What you have to do
Arrange the records, starting at the first line and ending at the line that contains "linux-modules-nvidia-525-open-6.2.0-1012-nvidia..>", as a Markdown table with the columns Row and Line. Give each line its own numbered row and omit blank lines.

Data for this exercise

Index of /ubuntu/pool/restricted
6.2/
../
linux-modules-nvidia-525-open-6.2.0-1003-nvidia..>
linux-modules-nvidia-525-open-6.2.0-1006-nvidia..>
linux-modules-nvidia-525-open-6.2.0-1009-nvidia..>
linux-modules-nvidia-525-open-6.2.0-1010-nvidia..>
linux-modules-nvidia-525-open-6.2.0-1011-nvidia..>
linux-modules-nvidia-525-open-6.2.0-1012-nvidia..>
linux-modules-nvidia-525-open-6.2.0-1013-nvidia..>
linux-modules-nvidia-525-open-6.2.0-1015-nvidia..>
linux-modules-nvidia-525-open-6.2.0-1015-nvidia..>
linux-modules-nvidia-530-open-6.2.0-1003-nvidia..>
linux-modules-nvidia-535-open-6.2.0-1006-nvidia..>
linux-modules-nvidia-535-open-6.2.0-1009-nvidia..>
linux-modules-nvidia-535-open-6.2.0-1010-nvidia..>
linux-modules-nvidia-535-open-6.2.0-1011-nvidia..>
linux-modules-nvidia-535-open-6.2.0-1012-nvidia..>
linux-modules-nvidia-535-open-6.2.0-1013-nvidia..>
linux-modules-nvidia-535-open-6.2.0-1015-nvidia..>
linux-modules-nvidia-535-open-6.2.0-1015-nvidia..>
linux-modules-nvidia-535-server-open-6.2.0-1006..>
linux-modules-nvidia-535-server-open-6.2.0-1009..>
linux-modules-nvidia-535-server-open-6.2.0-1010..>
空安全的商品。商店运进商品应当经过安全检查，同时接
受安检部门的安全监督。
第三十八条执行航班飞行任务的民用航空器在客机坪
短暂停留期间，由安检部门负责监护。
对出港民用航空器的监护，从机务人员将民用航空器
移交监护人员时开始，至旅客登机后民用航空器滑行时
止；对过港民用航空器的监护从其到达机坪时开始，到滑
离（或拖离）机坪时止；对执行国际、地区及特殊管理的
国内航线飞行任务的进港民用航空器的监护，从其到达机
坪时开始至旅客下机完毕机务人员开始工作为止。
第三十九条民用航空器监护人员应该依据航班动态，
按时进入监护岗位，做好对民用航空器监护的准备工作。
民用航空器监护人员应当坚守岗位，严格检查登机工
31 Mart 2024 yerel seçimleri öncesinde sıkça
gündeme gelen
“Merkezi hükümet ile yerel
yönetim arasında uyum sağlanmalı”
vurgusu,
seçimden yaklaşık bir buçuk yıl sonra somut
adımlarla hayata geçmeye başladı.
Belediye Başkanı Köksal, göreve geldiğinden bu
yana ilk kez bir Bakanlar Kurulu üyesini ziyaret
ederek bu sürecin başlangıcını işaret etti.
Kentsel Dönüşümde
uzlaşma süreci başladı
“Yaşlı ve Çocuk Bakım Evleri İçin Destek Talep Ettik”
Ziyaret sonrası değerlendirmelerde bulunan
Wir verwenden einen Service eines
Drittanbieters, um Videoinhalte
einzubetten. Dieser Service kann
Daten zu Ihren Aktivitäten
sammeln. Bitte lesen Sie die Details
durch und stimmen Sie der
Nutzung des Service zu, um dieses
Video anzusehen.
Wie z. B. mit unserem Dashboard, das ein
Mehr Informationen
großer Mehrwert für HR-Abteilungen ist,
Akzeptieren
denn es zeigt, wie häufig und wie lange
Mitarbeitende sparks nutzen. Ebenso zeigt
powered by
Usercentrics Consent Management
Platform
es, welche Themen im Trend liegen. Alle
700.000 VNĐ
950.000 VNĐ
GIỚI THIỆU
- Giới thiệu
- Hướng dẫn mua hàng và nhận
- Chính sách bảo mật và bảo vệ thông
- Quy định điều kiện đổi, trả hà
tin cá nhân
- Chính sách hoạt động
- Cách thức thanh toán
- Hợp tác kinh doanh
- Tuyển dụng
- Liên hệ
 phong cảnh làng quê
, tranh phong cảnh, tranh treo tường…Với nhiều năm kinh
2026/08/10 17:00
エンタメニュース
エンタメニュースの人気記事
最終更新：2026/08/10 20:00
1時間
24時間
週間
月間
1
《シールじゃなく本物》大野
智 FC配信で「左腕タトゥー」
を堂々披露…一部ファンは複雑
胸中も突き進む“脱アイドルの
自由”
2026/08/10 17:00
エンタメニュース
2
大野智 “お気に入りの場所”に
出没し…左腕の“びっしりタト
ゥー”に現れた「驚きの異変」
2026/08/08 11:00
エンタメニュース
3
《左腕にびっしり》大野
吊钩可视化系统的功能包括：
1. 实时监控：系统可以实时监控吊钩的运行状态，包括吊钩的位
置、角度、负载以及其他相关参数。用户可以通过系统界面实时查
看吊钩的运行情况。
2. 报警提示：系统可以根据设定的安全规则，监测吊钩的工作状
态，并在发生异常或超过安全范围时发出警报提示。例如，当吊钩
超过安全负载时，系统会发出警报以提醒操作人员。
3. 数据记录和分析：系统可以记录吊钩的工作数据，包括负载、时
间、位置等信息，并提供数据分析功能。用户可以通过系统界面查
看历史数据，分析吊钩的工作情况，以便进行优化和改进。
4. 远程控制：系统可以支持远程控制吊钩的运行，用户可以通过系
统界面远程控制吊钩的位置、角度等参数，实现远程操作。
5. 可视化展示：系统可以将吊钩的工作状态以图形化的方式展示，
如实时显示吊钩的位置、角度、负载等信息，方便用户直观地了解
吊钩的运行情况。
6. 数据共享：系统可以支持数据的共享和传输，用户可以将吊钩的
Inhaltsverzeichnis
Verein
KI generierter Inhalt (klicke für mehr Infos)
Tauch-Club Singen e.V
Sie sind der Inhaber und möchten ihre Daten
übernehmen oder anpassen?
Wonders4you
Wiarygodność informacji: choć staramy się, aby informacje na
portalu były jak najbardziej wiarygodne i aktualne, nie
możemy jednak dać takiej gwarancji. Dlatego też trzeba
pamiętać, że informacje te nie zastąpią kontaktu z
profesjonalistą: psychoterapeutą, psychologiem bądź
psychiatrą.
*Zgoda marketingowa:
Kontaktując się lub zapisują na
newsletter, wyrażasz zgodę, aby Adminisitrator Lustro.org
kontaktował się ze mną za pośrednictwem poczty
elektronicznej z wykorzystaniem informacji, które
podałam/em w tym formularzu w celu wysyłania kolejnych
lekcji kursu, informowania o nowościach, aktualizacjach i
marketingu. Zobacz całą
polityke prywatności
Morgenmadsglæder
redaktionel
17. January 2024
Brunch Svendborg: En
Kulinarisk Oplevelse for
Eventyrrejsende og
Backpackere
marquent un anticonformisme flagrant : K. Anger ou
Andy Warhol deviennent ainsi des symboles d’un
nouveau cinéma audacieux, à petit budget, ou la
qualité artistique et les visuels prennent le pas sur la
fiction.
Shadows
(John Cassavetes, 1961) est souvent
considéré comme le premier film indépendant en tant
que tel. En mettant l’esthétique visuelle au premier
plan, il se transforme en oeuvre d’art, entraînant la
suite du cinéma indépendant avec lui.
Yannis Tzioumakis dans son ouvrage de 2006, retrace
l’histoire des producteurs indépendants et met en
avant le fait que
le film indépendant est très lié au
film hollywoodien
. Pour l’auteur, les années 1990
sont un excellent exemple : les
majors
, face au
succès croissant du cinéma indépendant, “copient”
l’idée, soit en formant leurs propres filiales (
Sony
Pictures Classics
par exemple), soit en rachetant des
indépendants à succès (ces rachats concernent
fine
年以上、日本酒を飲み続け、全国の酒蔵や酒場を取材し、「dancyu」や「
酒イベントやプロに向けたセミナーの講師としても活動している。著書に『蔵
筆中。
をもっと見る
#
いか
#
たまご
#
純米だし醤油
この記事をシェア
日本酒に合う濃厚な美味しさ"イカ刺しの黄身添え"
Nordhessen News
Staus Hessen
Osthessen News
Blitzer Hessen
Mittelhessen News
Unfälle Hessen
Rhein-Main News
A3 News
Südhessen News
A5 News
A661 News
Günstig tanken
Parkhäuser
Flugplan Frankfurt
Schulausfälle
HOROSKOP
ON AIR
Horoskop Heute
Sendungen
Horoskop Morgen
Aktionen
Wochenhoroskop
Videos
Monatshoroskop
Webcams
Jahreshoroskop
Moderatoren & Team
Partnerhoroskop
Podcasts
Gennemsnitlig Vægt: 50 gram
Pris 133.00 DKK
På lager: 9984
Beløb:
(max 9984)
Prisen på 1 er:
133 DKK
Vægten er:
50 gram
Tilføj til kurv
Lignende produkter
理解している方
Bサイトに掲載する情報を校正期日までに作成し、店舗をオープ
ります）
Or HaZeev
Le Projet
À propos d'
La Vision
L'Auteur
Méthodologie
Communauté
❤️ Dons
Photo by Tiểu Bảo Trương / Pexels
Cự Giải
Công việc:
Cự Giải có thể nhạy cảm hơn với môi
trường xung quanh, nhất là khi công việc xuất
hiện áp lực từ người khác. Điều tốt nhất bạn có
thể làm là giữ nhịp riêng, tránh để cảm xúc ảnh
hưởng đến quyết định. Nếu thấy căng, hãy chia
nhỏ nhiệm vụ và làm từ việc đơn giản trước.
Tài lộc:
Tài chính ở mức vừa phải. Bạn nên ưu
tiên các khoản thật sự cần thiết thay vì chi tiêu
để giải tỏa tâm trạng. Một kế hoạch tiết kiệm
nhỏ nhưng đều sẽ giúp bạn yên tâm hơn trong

Response
| Row | Line |
|---|---|
| 1 | Index of /ubuntu/pool/restricted |
| 2 | 6.2/ |
| 3 | ../ |
| 4 | linux-modules-nvidia-525-open-6.2.0-1003-nvidia..> |
| 5 | linux-modules-nvidia-525-open-6.2.0-1006-nvidia..> |
| 6 | linux-modules-nvidia-525-open-6.2.0-1009-nvidia..> |
| 7 | linux-modules-nvidia-525-open-6.2.0-1010-nvidia..> |
| 8 | linux-modules-nvidia-525-open-6.2.0-1011-nvidia..> |
| 9 | linux-modules-nvidia-525-open-6.2.0-1012-nvidia..> |